Stage fright. It can happen to the best of them.
You’re a big-time, longtime mayor — a really-big-time, really-longtime mayor — and you’re used to being in control of things. You’re certainly used to being in control of yourself.
And then suddenly, there’s a … situation.
Something has gone terribly, frustratingly wrong in The City that Parks, in the daily lives of the people in your charge. You’ve got thousands — even tens of thousands — of outraged constituents demanding an explanation. Demanding an apology.
You’re ready to apologize — that’s the thing.
You’re so ready to apologize, your staff has already given reporters the exact words of the apology you’ll be offering just hours from now.
“I’ll be the first to admit that we totally screwed up the way it was implemented,” you’ll be saying.
Maybe it’ll work and maybe it won’t, but at least you’ll be showing a little candor, a little something that passes for responsibility and regret. Maybe that’ll turn down the heat a notch.
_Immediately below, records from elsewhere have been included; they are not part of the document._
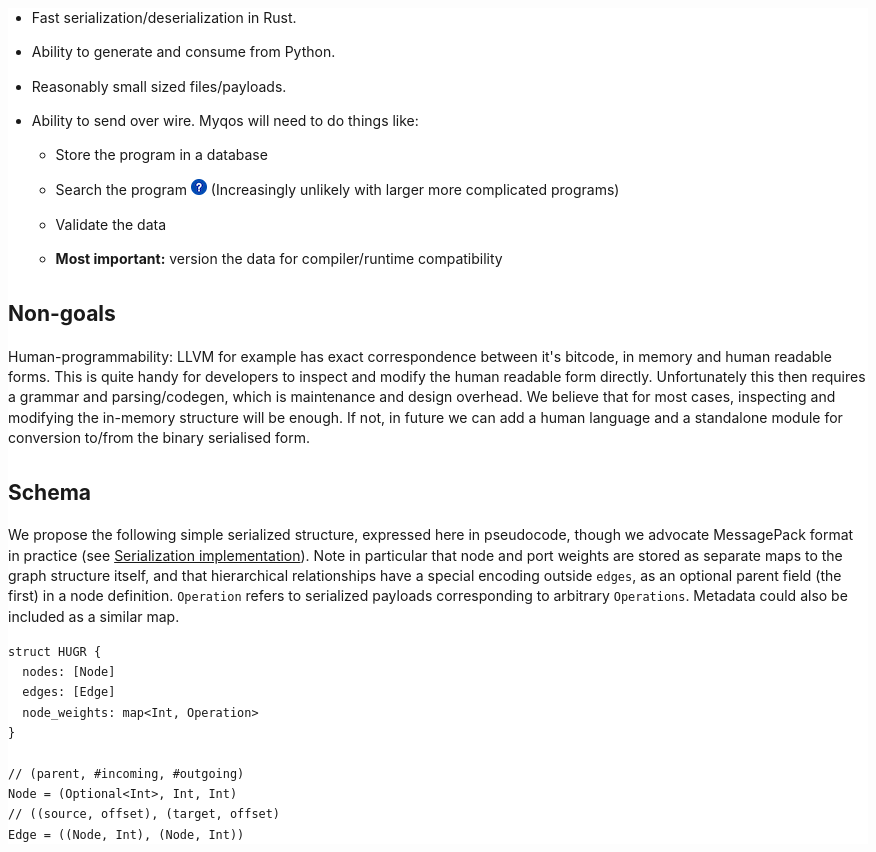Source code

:   - Fast serialization/deserialization in Rust.

  - Ability to generate and consume from Python.

  - Reasonably small sized files/payloads.

  - Ability to send over wire. Myqos will need to do things like:
    
      - Store the program in a database
    
      - Search the program
        ![(question)](images/icons/emoticons/help_16.png) (Increasingly
        unlikely with larger more complicated programs)
    
      - Validate the data
    
      - **Most important:** version the data for compiler/runtime
        compatibility

## Non-goals

Human-programmability: LLVM for example has exact correspondence between
it's bitcode, in memory and human readable forms. This is quite handy
for developers to inspect and modify the human readable form directly.
Unfortunately this then requires a grammar and parsing/codegen, which is
maintenance and design overhead. We believe that for most cases,
inspecting and modifying the in-memory structure will be enough. If not,
in future we can add a human language and a standalone module for
conversion to/from the binary serialised form.

## Schema

We propose the following simple serialized structure, expressed here in
pseudocode, though we advocate MessagePack format in practice (see
[Serialization
implementation](https://cqc.atlassian.net/wiki/spaces/TKET/pages/2622914570/Serialization+implementation)).
Note in particular that node and port weights are stored as separate
maps to the graph structure itself, and that hierarchical relationships
have a special encoding outside `edges`, as an optional parent field
(the first) in a node definition. `Operation` refers to serialized
payloads corresponding to arbitrary `Operations`. Metadata could also be
included as a similar map.

<div class="code panel pdl" style="border-width: 1px;">

<div class="codeContent panelContent pdl">

``` syntaxhighlighter-pre
struct HUGR {
  nodes: [Node]
  edges: [Edge]
  node_weights: map<Int, Operation>
}

// (parent, #incoming, #outgoing)
Node = (Optional<Int>, Int, Int)
// ((source, offset), (target, offset)
Edge = ((Node, Int), (Node, Int))
```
But then the big moment arrives, and …
And you forget your lines.
Something about the lights. Something about all the cameras, or all the microphones. Who knows why? But you draw a blank. Even with those carefully crafted phrases sitting right there in front of you, your brain locks up, refuses to send the necessary signals to your tongue.
Instead of “we totally screwed up the way it was implemented” — personal-pronoun poetic — all you can come up with is this: “The implementation was not good at all from the city’s side.”
In other words, slip-sliding, passive bureaucratese. In other words, business as usual.
Talk about embarrassing!
The pity of it is, of course — and haven’t we all had this experience one way or another? — that once stage fright hits, it’s almost impossible to dig out from under it. The harder you struggle, the more panicky you get, and the more difficult it is to thaw those frozen brain cells. It’s one long downhill spiral of sputtering and stuttering until you can finally get out of that room and back to safety.
So we never heard those other missing lines either, did we?
We never heard Mayor Richard Daley talk about the unifying side of the crisis: how ordinary aldermen were suddenly willing to consider thinking before voting, and what a strange and wonderful new development that would be.
We never heard the mayor talk about the positive side of the crisis: how several pounds of quarters in your pockets can keep you from going airborne when the winter winds come roaring off the lake.
And we never heard the mayor talk about the better days to come beyond the crisis, about that glorious day in 2016 when the Olympics would begin, and when billions of people all over the world would tune in to the opening ceremonies and thrill to the sight of mile after mile of perfectly synchronized parking-meter display screens flashing those famous words:
“CHICAGO, CHICAXO, THAST TOXDLING TWON!!”
———-
Rick Horowitz is a syndicated columnist.